--- START ---
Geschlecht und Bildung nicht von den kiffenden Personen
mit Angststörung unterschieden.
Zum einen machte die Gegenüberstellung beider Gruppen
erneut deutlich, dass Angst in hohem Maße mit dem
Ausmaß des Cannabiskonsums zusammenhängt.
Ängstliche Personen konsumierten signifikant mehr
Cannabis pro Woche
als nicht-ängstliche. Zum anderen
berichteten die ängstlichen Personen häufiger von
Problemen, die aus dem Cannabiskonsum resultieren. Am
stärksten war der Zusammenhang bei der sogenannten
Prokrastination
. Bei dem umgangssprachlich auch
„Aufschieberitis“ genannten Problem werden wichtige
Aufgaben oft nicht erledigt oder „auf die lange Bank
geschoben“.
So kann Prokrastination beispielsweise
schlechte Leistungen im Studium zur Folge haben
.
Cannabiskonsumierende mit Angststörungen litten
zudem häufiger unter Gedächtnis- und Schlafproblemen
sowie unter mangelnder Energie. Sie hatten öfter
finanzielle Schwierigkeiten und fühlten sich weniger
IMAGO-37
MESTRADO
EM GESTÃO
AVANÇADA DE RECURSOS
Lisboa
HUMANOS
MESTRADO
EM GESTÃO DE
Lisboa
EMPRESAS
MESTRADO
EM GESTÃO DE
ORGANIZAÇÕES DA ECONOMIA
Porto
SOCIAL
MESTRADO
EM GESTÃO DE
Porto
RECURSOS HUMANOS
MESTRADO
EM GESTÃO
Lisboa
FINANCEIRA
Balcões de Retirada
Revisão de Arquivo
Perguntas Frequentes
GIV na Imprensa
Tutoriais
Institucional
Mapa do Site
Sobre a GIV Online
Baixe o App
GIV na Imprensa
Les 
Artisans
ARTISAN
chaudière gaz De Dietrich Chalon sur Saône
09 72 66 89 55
--- END ---
**Aim of the exercise:** Convert every line of the listing into a JSON list of strings, one string per line, leaving out blank lines.

**Task result:**
[
  "Geschlecht und Bildung nicht von den kiffenden Personen",
  "mit Angststörung unterschieden.",
  "Zum einen machte die Gegenüberstellung beider Gruppen",
  "erneut deutlich, dass Angst in hohem Maße mit dem",
  "Ausmaß des Cannabiskonsums zusammenhängt.",
  "Ängstliche Personen konsumierten signifikant mehr",
  "Cannabis pro Woche",
  "als nicht-ängstliche. Zum anderen",
  "berichteten die ängstlichen Personen häufiger von",
  "Problemen, die aus dem Cannabiskonsum resultieren. Am",
  "stärksten war der Zusammenhang bei der sogenannten",
  "Prokrastination",
  ". Bei dem umgangssprachlich auch",
  "„Aufschieberitis“ genannten Problem werden wichtige",
  "Aufgaben oft nicht erledigt oder „auf die lange Bank",
  "geschoben“.",
  "So kann Prokrastination beispielsweise",
  "schlechte Leistungen im Studium zur Folge haben",
  ".",
  "Cannabiskonsumierende mit Angststörungen litten",
  "zudem häufiger unter Gedächtnis- und Schlafproblemen",
  "sowie unter mangelnder Energie. Sie hatten öfter",
  "finanzielle Schwierigkeiten und fühlten sich weniger",
  "IMAGO-37",
  "MESTRADO",
  "EM GESTÃO",
  "AVANÇADA DE RECURSOS",
  "Lisboa",
  "HUMANOS",
  "MESTRADO",
  "EM GESTÃO DE",
  "Lisboa",
  "EMPRESAS",
  "MESTRADO",
  "EM GESTÃO DE",
  "ORGANIZAÇÕES DA ECONOMIA",
  "Porto",
  "SOCIAL",
  "MESTRADO",
  "EM GESTÃO DE",
  "Porto",
  "RECURSOS HUMANOS",
  "MESTRADO",
  "EM GESTÃO",
  "Lisboa",
  "FINANCEIRA",
  "Balcões de Retirada",
  "Revisão de Arquivo",
  "Perguntas Frequentes",
  "GIV na Imprensa",
  "Tutoriais",
  "Institucional",
  "Mapa do Site",
  "Sobre a GIV Online",
  "Baixe o App",
  "GIV na Imprensa",
  "Les ",
  "Artisans",
  "ARTISAN",
  "chaudière gaz De Dietrich Chalon sur Saône",
  "09 72 66 89 55"
]